During 2013, the disclosure of shareholder information became a topical subject for the market following changes to legislation, receiving quite a lot of attention from the South African financial media. The legislative changes resulted in a number of questions being raised about the electronic securities register, which is why we  have taken the opportunity to clarify some of the confusion regarding the requirement to disclose a shareholder’s email address in the beneficiary download (BND).


The Companies Act 71 of 2008 (section 50) and the Companies Regulations of 2011 (section 32) prescribe the minimum information that must be entered into the BND of a company. In terms of section 50(3) of the Companies Act, other information may also be prescribed by the CSD Rules. It is important to note that in terms of section 50(3) of the Companies Act, a record of uncertificated securities ‘must be administered and maintained by a participant or central securities depository in the prescribed form’.

The statement ‘in the prescribed form’ places a duty on the Participant or CSD to ensure that the prescribed information (as required by the Companies Act, the Companies Regulations, CSD Rules and Directives, etc.) is entered into the BND. In terms of section 32(2)(a)(ii) of the Companies Regulations, the securities register must, among other things, contain:
‘The person’s email address, if available, unless the person has declined to provide an email address’.  It appears that this statement can be misinterpreted to suggest that a shareholder’s consent is required before an email address is entered into the BND. Seeking a shareholder’s consent would seem to be an impractical exercise and ought not to be the intended legislative result. It is important to take note of one of the objectives of the Companies Act, being ‘to define the relationships between the companies and their respective shareholders or members …’.

--

#### [COMPLETE THE FOLLOWING]
• A. In the passage on shareholder information disclosure, which section of the Companies Regulations requires the securities register to include the person's email address?
• B. Carry on writing the passage on shareholder information disclosure, starting after its final sentence.
The CAD file records that come next aren't needed for any of this.

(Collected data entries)
--

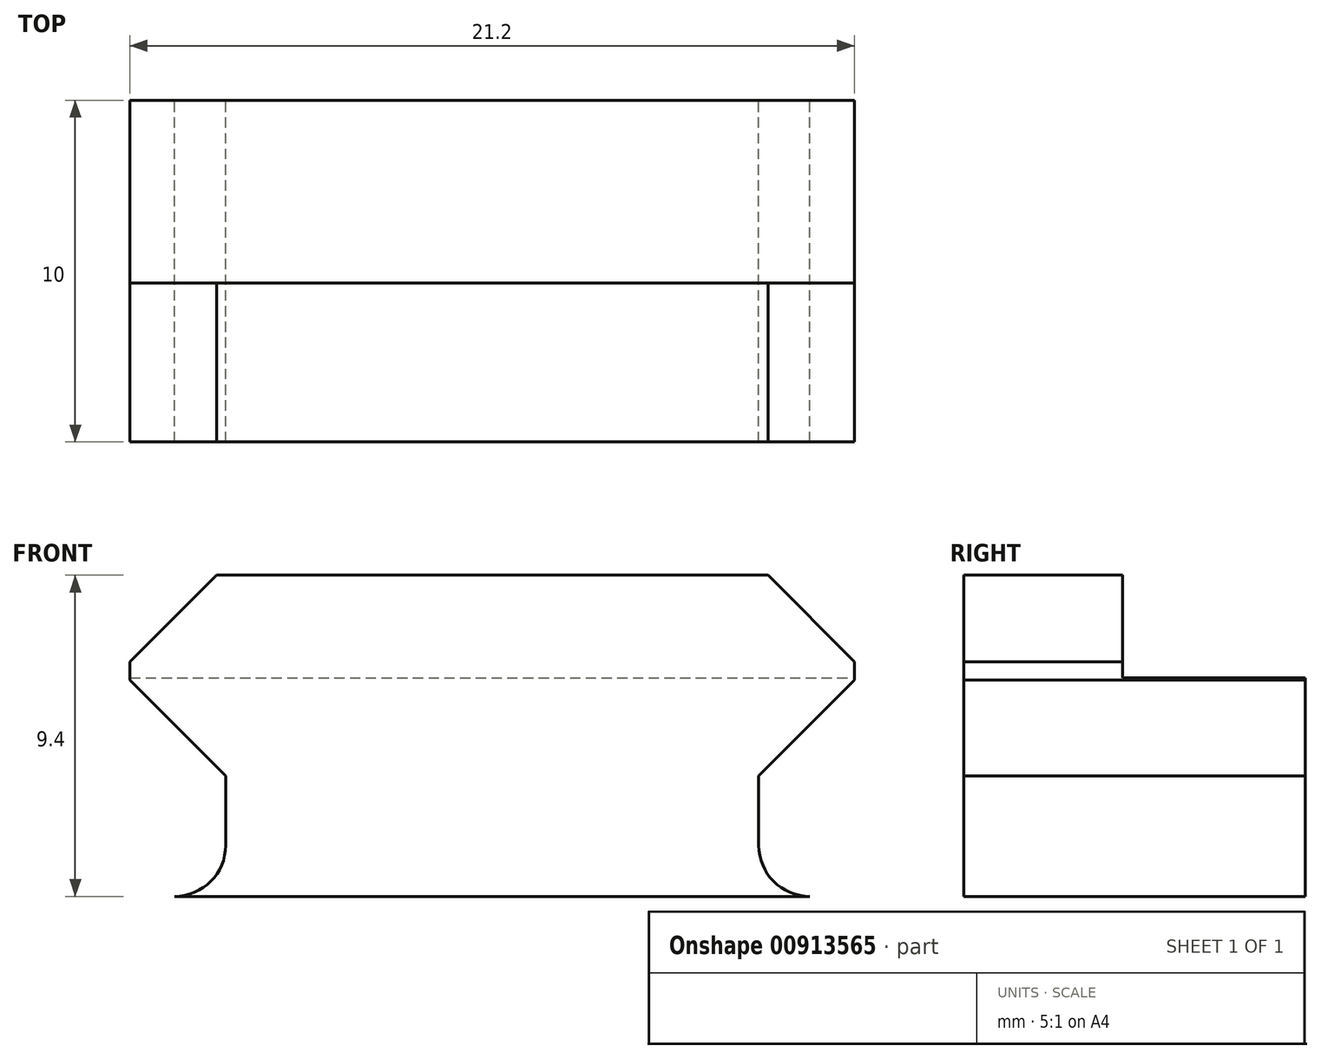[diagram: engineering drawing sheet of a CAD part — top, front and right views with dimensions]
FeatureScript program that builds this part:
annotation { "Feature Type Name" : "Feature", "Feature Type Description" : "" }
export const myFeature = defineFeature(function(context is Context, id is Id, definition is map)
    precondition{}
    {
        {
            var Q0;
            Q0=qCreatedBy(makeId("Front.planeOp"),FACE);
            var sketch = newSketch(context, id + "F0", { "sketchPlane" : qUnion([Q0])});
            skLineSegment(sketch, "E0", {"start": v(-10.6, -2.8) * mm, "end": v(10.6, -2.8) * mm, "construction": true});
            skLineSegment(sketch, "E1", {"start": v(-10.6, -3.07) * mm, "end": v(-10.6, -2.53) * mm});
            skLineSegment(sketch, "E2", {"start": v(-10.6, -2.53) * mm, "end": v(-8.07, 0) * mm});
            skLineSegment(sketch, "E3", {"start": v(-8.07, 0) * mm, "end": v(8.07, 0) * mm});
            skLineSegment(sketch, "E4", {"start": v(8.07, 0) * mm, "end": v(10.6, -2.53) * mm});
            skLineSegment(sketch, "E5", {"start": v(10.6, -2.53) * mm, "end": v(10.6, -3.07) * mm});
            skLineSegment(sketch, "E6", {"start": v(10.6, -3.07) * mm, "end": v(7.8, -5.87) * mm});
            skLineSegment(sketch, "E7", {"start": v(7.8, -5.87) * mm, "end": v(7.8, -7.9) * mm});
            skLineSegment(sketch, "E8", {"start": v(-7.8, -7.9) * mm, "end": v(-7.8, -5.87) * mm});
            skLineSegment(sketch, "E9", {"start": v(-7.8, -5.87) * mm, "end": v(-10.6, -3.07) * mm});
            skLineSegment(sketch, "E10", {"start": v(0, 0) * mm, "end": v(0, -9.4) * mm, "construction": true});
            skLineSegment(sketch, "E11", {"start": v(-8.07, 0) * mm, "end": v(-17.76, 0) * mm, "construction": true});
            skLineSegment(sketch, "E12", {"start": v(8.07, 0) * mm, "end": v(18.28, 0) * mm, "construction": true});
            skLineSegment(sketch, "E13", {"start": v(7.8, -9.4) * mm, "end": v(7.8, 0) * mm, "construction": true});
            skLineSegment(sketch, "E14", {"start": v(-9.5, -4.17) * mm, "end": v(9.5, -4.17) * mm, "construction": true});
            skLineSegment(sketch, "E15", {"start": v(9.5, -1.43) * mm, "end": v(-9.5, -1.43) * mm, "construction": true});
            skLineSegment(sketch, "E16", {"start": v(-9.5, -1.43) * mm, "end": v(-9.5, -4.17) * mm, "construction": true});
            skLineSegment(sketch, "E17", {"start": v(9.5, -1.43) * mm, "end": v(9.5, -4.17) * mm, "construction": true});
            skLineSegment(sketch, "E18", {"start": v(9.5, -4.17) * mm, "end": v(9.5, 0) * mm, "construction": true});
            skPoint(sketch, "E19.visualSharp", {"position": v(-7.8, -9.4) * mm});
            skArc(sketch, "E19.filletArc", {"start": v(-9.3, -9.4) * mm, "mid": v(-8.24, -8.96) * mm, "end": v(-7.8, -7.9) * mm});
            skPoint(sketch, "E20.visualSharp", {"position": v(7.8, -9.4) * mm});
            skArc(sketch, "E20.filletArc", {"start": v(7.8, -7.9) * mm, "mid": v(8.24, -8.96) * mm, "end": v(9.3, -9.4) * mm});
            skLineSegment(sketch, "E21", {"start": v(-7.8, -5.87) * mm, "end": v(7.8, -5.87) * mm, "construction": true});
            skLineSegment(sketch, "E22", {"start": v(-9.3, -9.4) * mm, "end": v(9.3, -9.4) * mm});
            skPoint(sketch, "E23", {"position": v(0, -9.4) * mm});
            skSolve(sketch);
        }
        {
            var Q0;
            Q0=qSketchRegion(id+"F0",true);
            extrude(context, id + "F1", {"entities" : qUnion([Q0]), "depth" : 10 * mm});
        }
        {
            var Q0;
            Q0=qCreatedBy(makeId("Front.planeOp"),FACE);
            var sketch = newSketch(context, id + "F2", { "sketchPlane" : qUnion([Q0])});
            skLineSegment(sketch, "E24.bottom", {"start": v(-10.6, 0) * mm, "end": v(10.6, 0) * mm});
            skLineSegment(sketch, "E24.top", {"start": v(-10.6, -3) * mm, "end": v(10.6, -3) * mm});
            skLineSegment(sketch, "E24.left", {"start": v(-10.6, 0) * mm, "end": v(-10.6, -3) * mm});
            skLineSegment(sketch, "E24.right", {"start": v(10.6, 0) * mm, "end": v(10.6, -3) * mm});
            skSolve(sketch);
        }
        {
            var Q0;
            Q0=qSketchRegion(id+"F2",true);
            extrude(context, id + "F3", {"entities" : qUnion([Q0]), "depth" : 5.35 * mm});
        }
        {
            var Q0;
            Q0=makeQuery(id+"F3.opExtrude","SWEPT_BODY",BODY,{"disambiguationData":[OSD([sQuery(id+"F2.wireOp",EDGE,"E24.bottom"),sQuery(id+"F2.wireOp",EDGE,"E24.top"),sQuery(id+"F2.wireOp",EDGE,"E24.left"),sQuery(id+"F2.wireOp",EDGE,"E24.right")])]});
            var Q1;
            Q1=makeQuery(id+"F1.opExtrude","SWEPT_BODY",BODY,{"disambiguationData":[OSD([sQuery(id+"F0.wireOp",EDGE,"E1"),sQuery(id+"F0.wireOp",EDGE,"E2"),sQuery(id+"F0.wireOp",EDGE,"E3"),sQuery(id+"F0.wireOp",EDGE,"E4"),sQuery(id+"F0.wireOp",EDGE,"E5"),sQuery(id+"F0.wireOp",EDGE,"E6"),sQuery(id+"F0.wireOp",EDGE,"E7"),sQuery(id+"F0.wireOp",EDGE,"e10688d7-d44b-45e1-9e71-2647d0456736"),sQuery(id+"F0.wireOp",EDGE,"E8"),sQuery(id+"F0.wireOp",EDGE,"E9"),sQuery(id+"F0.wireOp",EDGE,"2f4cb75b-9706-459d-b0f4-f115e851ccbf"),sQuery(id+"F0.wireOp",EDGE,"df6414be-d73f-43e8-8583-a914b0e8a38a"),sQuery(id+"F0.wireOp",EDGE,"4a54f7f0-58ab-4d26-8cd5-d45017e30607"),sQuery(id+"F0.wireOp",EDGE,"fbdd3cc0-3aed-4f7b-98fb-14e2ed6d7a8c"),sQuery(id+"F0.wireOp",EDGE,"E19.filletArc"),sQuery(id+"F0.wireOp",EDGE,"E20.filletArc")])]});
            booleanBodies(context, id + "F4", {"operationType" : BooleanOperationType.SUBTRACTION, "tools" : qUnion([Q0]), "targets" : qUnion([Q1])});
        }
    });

--

#### [RESULTS]
• A. Section 32(2)(a)(ii) of the Companies Regulations of 2011.

• B.
It is evident from the Companies Act that communication between the company and its shareholder is of significant importance in the establishment and maintenance of this relationship, for example the duty of the company to send financial statements to the shareholders (section 31); send notices of shareholders’ meeting to the shareholders (section 62); publish a record date to the shareholders (section 59); send resolutions for voting by the shareholders (section 60 and 65(2)) etc. As such, this objective of the Companies Act must be considered when interpreting this requirement for email addresses to be provided. The intention of the lawmakers with this statement is to promote communication between the company and its shareholders.

The first part of the statement (‘the person’s email address if available, …’) makes it compulsory for an email address to be entered into the BND, if the shareholder has one. The second part of the statement (‘… unless the person has declined to provide an email address’), merely gives the shareholder an option to refuse to provide an email address. Therefore, based on the first part of the statement (‘the person’s email address if available …’), an email address of a shareholder, by default, must always be entered in the BND if the shareholder has an email address. A shareholder’s consent is not required. Seeking a shareholder’s consent seems impractical and does not support the objectives of the Companies Act.

A practical step would be to request email addresses from the shareholders or clients and enter into the BND those email addresses as may be provided. In instances where a shareholder has already provided an email address, it must as a default, be entered into the BND as required by the Companies Regulations.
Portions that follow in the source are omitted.